Hackfest Achievements and ESKIWIKI

Some Statistics on Spam

Well, lately the TDF Wiki Admins luckily hadn’t much to do, but well I still do want to provide some statistics as the results are very impressive.

Our activated “abuse filter” has caught 2214 edits in the the time from 26 March 2018 to 12 June 2018 (so within 78 days) done by 1244 users. Be careful in interpreting the data as after many weeks the spammer detected the problem and tried to hit enter multiple times but with a new session (so all the accounts do not get blocked, part 2 of the rule was never hit except one false positive and by one of my test accounts!).

 

For a very short test in the night this filter seems very successful at the moment at least for my nerves for the last 3 months. Finger crossed that this stays so in our wiki (and of course all other platforms we provide – if they have spam problems, I do not know, except nabble)!
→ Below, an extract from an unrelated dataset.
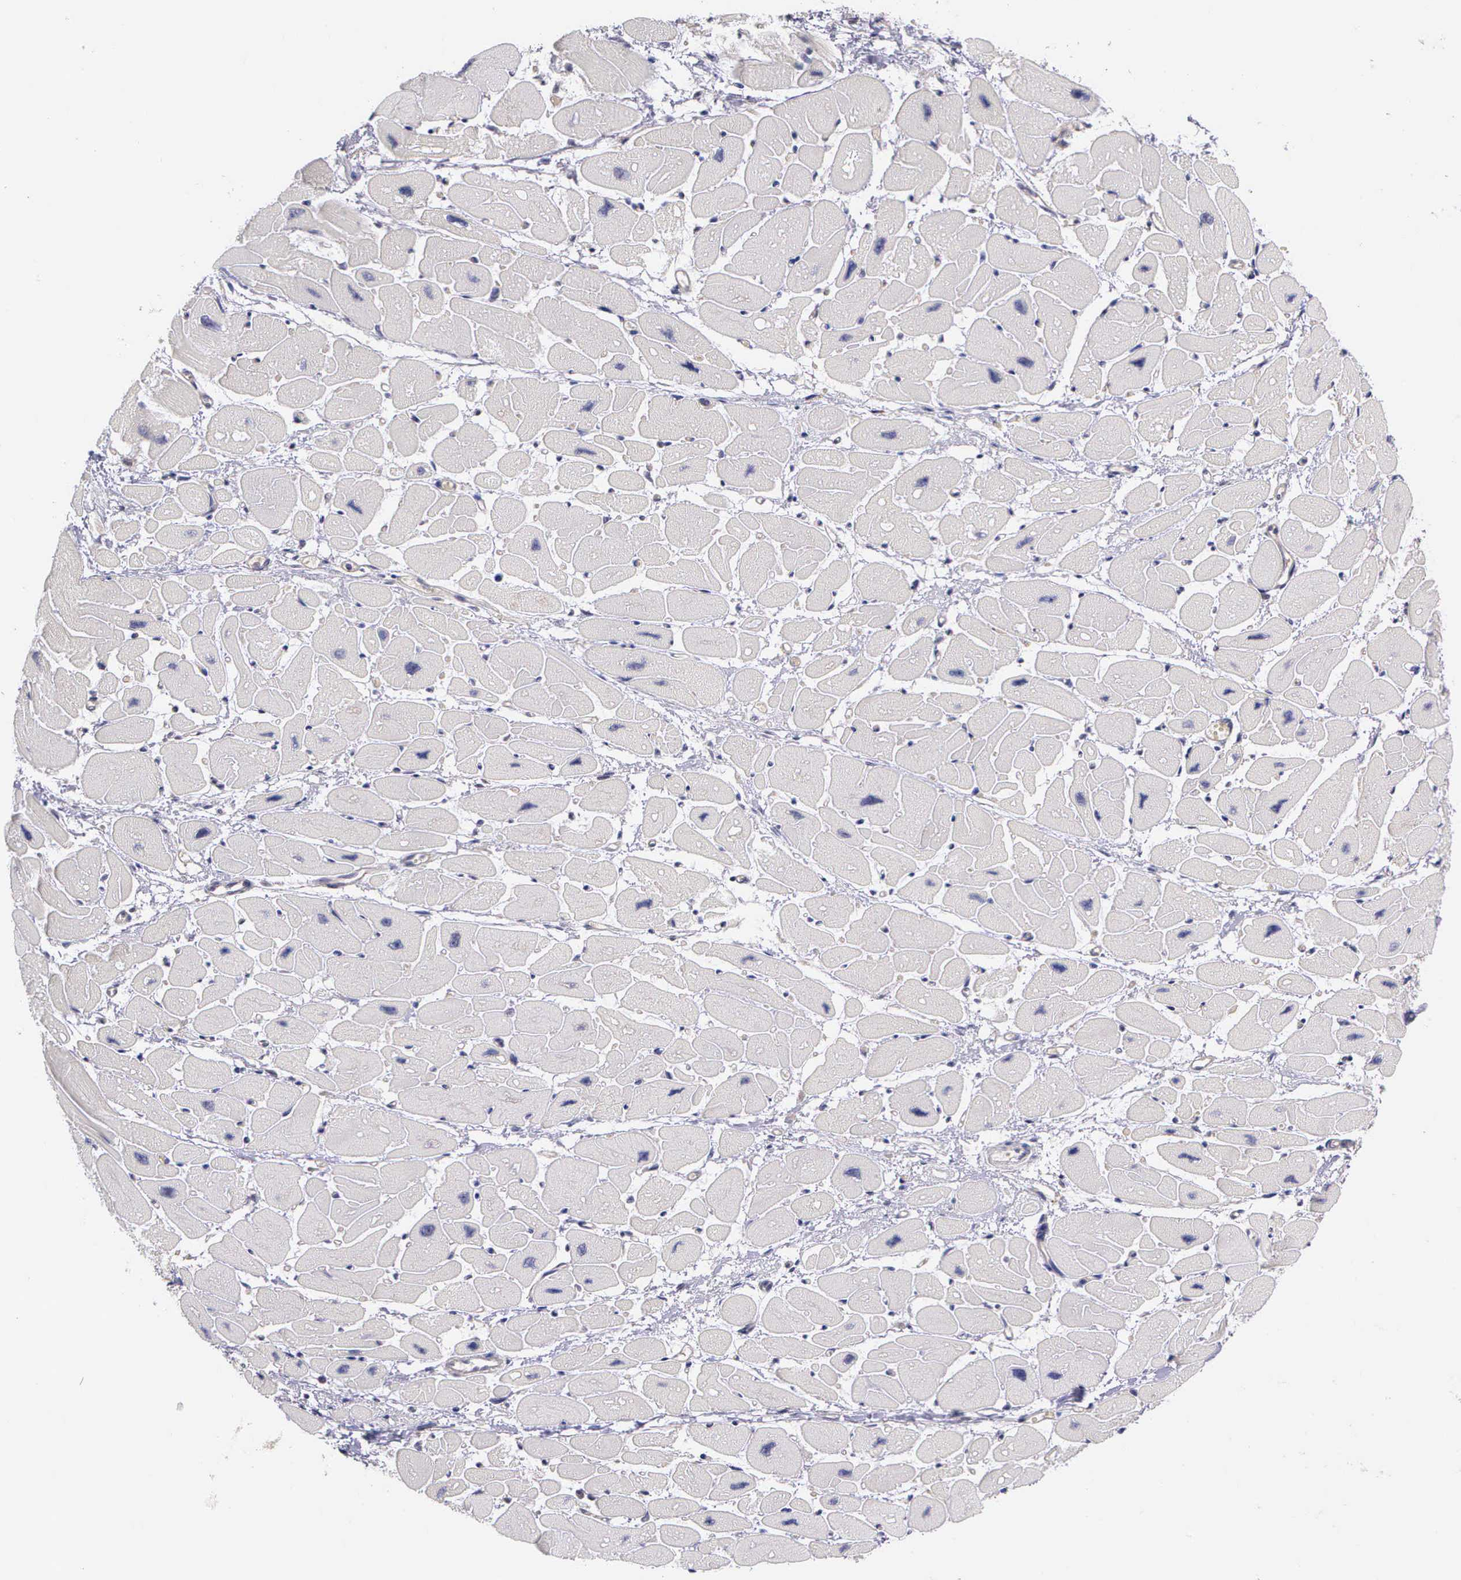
{"staining": {"intensity": "negative", "quantity": "none", "location": "none"}, "tissue": "heart muscle", "cell_type": "Cardiomyocytes", "image_type": "normal", "snomed": [{"axis": "morphology", "description": "Normal tissue, NOS"}, {"axis": "topography", "description": "Heart"}], "caption": "Histopathology image shows no significant protein expression in cardiomyocytes of unremarkable heart muscle.", "gene": "IGBP1P2", "patient": {"sex": "female", "age": 54}}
Some manually work still include 9 classical spammers (so it seems somebody other) who tried to post something in the “main space” / “article space” which we need to block and delete manually, but in 78 days this were only 9 times!!! That’s admin work as I love it: concentrate on the content, not fighting spam!

To mention: another abuse filter which hits much more the false positive, but is alive since ages has protected us from another 5 edits by 4 users from spam. This is ok, as the warning was reworked to make it more clearly what we do want and that most regular users also got excluded finally…

Some Statistics on Spam

Archive.org Resources

archive.org has a great web archive – containing many archived revisions of all web pages. You might even know that – if not, try it out! Even sites are archived which are offline since ages! Archive.org works since 1998(!) – shortly after the beginning of the internet itself!

 

Why do I write this blog post? What does this have to do with LibreOffice?

It’s rather easy: eskiwiki and trwiki (which I do try to integrate into tdfwiki) do both based on a not maintained server where nobody has access. There is a great tool and initiative out there called wikiteam, who does try to archive and make dumps of wikis accessible (not only mediawiki).

I do know that there are requests to get content of the “wiki Pardus” (the offline wiki of the Linux distribution Pardus) and what a luck there is a backup of the Pardus wiki in their archives.

 

So again: If you know a great resource (even offline) for help pages, FAQ pages, tutorials, wikis, etc. pp. then ask us.

Archive.org Resources

Eskiwiki and trwiki

There are many old – often read-only – resources out there. Sometimes still based for OpenOffice.org and thus heavily outdated. Many creators and administrators of these sites are either no longer active (in neither LibreOffice nor OpenOffice communities) and many of these resources have been made read-only for some reasons.

Original I got the request from the German community to recreate somehow the content of the old http://www.ooowiki.de back to live. The doing is on my To-Do-List since ages, and it will happen at some time. First I do want to test some easier conversation of a straight on two Turkish wikis: Eskiwiki (“old wiki”) and TRWIKI. Both are based on MediaWiki and can be merged first within in itself (so the real content without spam goes from Eskiwiki to TRWIKI). After the first migration a rather short test-migration should happen to the test instance of the TDFwiki. Hopefully everybody involved will give ones go to move than to the live-TDFwiki. Of course we will try to preserve working links and contributions (who made the edits) as much as possible / the license allows. All these tasks are not always easy nor clear, e.g. do we can preserve the links without any breakage; or can we preserve the attribution of the edits or map these to the correct account.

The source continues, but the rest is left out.